É reconhecido que o sistema político e da justiça está refém do sistema financeiro. Alguns, de forma mais dura e contundente, lamentam ver a democracia a ser inquinada pela cleptocracia. Igualmente, lamenta-se ver que muitos dos arautos da liberdade e defensores dos valores democratas, são os mesmos que manipulam a sociedade e a destroem.
Também a história nos ensina que os períodos de enorme perturbação social: com fome, desemprego, injustiças sociais, desilusão política, são propícios ao renascimento de movimentos redentores, capazes de motivar descontentes e indignados, mas que os poderão levar para caminhos indesejáveis.
A nossa habitual passividade e a emigração - outrora de esfomeados e pouco instruídos, mas agora de jovens com elevado nível de instrução - ajudam a reduzir o potencial detonador de rebeldias, mas o agravar do descontentamento não afasta, de todo, a conflitualidade capaz de libertar os gritos violentos que andam abafados.
Tal como o surfista não resiste à onda porque o apelo supera a vontade, os oprimidos, sem acesso aos bens essenciais e à dignidade, não resistirão ao apelo de ordem superior que lhes dê autoestima e um sentido para a vida. Se alguém vier com um discurso político impregnado de um ideal, de uma causa maior que resgate os oprimidos de tiranias, oferecendo-lhes o pão e um sentido de vida que se perdeu ou nunca se teve, poderá agigantar uma onda de mobilizados por um ideal de superioridade, mesmo que a razão se aniquile, e os pensadores da razão deixem de pensar, como fez Heidegger ao pactuar com o nazismo.
Hitler encontrou no seu mentor, Dietrich Eckart, a base ideológica capaz de arrebatar milhões de alemães para um movimento purificador e construtor de uma sociedade nova, à custa dos maiores crimes contra a humanidade.
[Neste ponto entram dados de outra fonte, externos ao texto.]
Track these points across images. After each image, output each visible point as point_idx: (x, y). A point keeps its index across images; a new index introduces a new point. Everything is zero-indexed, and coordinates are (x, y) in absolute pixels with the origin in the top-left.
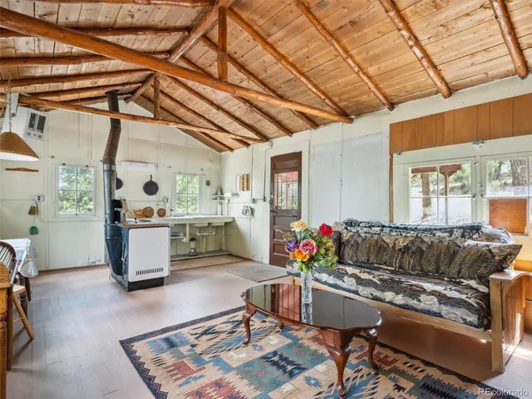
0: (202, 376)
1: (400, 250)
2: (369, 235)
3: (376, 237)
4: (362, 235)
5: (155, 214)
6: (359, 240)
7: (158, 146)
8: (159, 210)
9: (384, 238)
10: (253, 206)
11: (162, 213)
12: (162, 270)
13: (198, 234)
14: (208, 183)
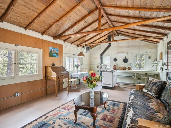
5: (127, 69)
7: (128, 47)
8: (128, 68)
10: (162, 66)
11: (129, 69)
12: (110, 85)
13: (142, 77)
14: (150, 58)
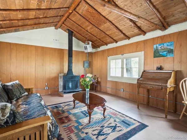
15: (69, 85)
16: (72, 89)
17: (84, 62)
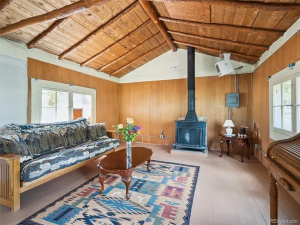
0: (166, 201)
1: (64, 136)
2: (43, 133)
3: (48, 132)
4: (38, 133)
6: (38, 137)
9: (53, 132)
15: (184, 136)
16: (190, 143)
17: (226, 95)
Sabemos, também, o poder das marcas que ficam no crescimento e na formação do ser humano. Os órfãos de guerra, que crescem com as feridas dolorosas de assistirem ao genocídio que lhes levou os pais ou irmãos, poderão ser potenciais terroristas. Os órfãos de pátria, sem valores de referência, sem emprego, sem objectivos, são facilmente manipuláveis se alguém lhes oferece uma causa, uma ideologia, um sentido de utilidade, mas também a unidade e o colectivo como força.
Numa sociedade em desagregação, aqui e na Europa: os ricos crescem em número e riqueza e poderão ter armas para sua defesa; os pobres cada vez mais pobres e em maior número terão cada vez mais ódio. “Nunca se sabe o que uma multidão com fome pode fazer” – Nuno Júdice, in “A Implosão”, edição D. Quixote.
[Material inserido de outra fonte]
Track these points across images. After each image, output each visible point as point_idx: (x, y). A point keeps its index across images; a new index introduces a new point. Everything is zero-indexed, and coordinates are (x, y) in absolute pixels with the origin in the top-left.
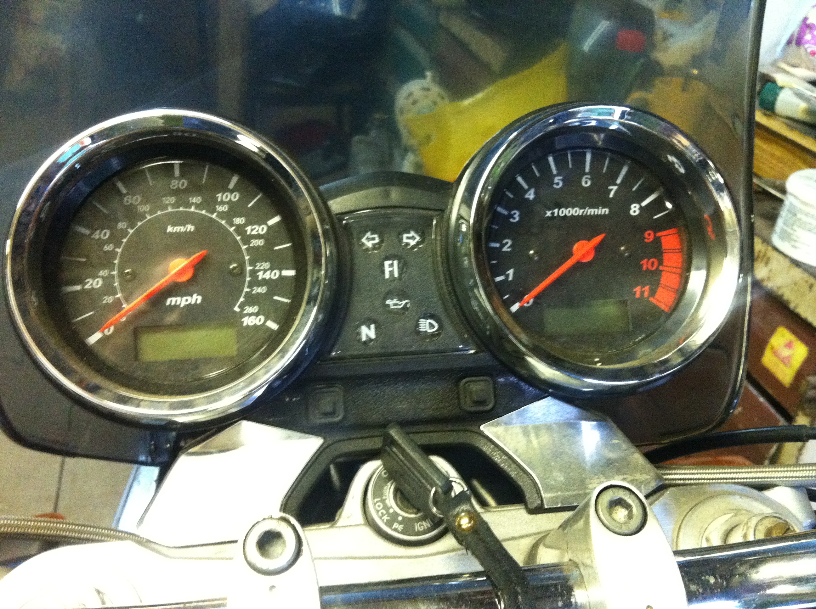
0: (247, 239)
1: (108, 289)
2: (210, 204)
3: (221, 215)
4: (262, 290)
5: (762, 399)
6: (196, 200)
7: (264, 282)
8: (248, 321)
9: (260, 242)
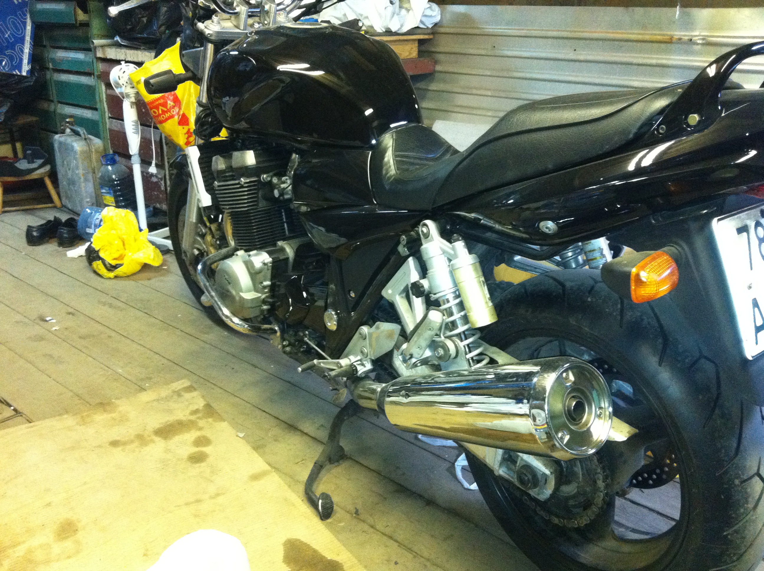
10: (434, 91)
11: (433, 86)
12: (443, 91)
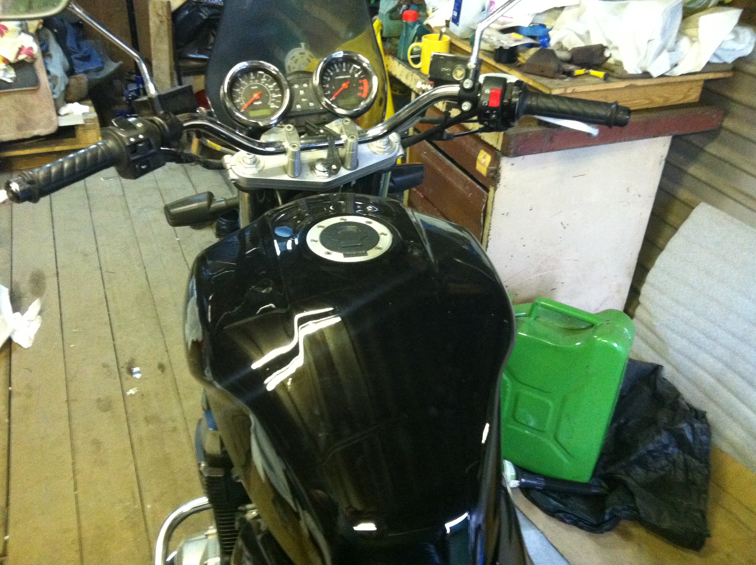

“A Onda” é um filme que relata um caso verídico passado numa escola com um professor que durante uma semana dirige, na sua turma, um exercício de autocracia, experimentando, ele próprio, a transformação num líder e deste num ditador, enquanto os seus alunos são facilmente manipulados numa onda de cariz fascista da qual ele perde o controlo. É um filme para ver e reflectir à luz dos problemas actuais de deterioração dos ideais democráticos e do fortalecimento de movimentos radicais de direita, por vezes com incursões no racismo e na violência, num contexto de falência dos estados provocada pela globalização.
Nota: O filme “A Onda” passou em Lisboa há anos, encontra-se agora nos clubes de vídeo, mas também é possível ver pesquisando sem sair de casa.